Montana’s vast rural spaces make getting patients to doctors who would recommend medical marijuana extremely difficult. This situation led to enterprising providers taking doctors to the patients, where hundreds would gather at a rented meeting space to get their recommendations. Soon, another provider began offering recommendations via video examinations conducted on Skype.
The combination of unforeseen dispensaries, doctor caravans and video visits was too much for the Montana legislature, and in 2011 it passed a bill to completely repeal the 2004 initiative. Only the veto pen of then-Governor Brian Schweitzer saved the program.
Rebuffed, the legislature came back with Senate Bill 423, which the governor signed. That law seriously scaled back the Montana program, including limiting caregivers to serving just three patients, which destroyed the viability of the dispensaries. The law also subjects doctors to medical board scrutiny if they recommend marijuana for more than 25 patients in a year.
Voters had the chance to fix this in 2012 when medical marijuana activists got IR-124 on the ballot, which would have overturned SB 423. However, it was one of those confusing election situations where one had to vote “no” in order to express “yes, overturn the bad law,” and IR-124 got an insufficient 57% of the vote, maintaining the SB 423 restrictions.

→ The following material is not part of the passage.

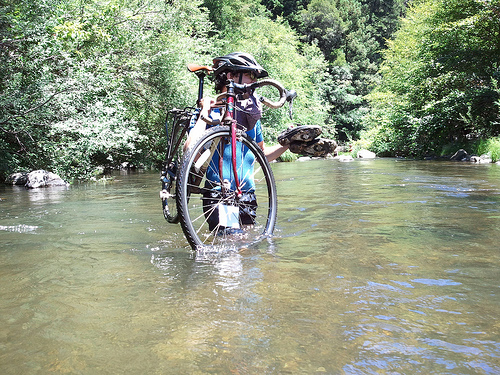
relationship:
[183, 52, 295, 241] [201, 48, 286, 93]
biker has grey helmet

The activist community has now placed Initiative 182 on the November ballot. It would fix the problems created by SB 423 by allowing providers to cultivate and dispense marijuana in store-fronts by removing mandatory oversight on doctors’ recommendations and by limiting the ability of law enforcement to conduct unannounced inspections.
The Montana Cannabis Industry Association has ponied up most of the more than $50,000 contributed to the I-182 campaign. But they’re being out-raised by Billings car dealer Stephen Zabawa, who’s contributed $100,000 to defeat I-182. His own Initiative 176, under the aegis of the group Safe Montana, sought to repeal the medical marijuana law altogether, but it failed to make the ballot.
— Russ Belville
This is part of Freedom Leaf’s 2016 State-By-State Ballot Initiative Guide.